Il est impératif que les gouvernements démocratiques s’engagent dans ces questions en collaboration avec les citoyens et les assemblées parlementaires pour améliorer le contrat social qui les lie.
De cette réflexion autour de l’éthique dans la collaboration entre IA et intelligence humaine, nous pouvons tirer les recommandations suivantes :
Recommandation 1 : Indiquer en filigrane qu’une réponse a été générée par une IA et qu’elle ne vaut pas vérité.
Recommandation 2 : Avoir une traçabilité des échanges.

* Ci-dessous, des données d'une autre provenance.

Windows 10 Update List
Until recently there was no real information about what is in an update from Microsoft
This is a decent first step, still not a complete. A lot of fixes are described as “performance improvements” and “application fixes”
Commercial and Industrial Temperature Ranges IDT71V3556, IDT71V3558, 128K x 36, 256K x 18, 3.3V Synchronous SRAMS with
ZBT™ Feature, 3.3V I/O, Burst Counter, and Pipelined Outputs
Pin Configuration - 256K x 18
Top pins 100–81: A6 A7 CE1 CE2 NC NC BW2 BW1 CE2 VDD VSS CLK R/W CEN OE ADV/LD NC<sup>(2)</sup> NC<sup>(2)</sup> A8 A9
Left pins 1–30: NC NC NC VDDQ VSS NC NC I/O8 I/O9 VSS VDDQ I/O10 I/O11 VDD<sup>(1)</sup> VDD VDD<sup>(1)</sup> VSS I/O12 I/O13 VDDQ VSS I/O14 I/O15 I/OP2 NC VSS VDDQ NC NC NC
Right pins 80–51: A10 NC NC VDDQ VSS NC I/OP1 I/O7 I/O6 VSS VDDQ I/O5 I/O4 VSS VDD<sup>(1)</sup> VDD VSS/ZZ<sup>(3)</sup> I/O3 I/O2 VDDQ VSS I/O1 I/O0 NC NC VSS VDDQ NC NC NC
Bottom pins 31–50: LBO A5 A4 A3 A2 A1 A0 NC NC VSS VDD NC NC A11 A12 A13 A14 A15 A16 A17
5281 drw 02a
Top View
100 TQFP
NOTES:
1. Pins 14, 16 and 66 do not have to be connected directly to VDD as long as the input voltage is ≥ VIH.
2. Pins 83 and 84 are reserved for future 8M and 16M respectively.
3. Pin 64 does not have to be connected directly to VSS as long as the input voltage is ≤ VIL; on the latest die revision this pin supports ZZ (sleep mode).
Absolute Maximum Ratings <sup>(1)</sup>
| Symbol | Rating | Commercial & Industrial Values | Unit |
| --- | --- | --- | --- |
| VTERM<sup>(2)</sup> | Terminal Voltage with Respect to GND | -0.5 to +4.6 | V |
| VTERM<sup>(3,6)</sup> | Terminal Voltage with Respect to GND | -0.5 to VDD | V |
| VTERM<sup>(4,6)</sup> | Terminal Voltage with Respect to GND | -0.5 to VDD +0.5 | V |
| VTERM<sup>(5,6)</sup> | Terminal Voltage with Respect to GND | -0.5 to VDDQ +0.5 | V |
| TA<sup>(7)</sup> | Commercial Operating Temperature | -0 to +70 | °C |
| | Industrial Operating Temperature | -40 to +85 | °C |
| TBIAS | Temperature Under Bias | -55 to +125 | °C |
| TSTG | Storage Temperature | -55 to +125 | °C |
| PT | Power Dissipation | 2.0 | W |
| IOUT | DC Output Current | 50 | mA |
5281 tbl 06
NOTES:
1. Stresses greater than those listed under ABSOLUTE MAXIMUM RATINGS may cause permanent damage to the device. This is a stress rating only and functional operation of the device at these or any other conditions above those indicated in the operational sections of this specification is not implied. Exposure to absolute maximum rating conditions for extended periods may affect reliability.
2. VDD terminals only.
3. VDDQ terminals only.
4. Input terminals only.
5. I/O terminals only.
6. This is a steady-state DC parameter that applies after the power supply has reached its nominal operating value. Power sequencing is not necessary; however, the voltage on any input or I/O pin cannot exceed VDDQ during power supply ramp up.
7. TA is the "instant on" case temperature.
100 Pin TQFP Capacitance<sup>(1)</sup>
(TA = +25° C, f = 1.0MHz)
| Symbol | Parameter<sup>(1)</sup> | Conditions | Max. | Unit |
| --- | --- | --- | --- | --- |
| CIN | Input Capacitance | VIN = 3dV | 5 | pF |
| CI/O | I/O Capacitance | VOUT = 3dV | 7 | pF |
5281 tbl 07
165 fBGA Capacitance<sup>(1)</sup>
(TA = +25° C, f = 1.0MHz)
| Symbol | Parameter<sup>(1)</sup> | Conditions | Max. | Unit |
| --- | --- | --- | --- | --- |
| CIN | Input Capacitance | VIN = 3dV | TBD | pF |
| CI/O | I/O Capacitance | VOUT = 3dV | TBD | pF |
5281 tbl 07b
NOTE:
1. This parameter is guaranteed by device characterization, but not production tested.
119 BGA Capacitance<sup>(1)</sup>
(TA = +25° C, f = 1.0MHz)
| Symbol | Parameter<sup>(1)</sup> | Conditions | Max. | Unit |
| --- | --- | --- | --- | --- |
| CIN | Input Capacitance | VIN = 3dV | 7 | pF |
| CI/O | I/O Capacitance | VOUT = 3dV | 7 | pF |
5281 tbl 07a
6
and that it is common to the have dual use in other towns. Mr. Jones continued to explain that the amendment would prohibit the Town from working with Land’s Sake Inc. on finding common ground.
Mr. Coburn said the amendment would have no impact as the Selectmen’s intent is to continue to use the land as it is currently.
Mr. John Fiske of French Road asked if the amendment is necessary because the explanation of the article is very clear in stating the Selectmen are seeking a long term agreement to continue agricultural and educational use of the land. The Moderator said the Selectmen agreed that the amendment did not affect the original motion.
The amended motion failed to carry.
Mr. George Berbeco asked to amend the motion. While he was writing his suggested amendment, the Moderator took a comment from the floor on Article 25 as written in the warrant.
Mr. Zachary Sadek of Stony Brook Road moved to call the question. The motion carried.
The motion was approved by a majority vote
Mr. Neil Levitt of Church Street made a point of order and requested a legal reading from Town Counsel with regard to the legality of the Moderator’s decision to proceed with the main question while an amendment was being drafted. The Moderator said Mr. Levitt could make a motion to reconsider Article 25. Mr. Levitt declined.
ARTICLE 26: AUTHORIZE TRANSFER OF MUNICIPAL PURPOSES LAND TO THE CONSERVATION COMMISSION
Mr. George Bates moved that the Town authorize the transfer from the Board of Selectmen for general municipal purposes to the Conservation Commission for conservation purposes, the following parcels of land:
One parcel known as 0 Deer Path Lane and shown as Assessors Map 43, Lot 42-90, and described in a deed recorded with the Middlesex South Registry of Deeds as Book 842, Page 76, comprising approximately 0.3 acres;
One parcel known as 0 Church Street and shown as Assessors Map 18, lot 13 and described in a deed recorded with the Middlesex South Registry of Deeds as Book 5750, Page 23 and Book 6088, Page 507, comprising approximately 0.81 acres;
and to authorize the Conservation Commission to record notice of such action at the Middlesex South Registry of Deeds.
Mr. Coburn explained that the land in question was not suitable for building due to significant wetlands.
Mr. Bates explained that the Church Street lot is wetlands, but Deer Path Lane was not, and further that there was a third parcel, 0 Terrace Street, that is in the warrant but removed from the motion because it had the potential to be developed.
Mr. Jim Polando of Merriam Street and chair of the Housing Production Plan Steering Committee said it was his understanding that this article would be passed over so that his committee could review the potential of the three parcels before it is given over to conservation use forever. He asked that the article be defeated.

Recommandation 3 : Former et informer l’utilisateur quant au stockage de ses données personnelles et des aspects de respect de la législation.
Recommandation 4 : Compléter une décision impactante générée par une IA d’une supervision humaine.
Recommandation 5 : Prévoir un accompagnement quant à l’utilisation de l’IA notamment pour les personnes les plus fragiles.
Recommandation 6 : Prévoir des modes dégradés, en cas de coupure d’électricité, de zone non couverte par le réseau, pour que le service puisse être assuré même moins efficacement.
Recommandation 7 : Jauger en premier lieu du bénéfice réel et mesuré pour le citoyen et le consommateur, avant de décider de la mise en place de procédures totalement automatisées reposant sur des algorithmes et sur l’IA.
Recommandation 8 : Rechercher des solutions pour la frugalité des algorithmes afin qu’ils soient plus performants et moins énergivores.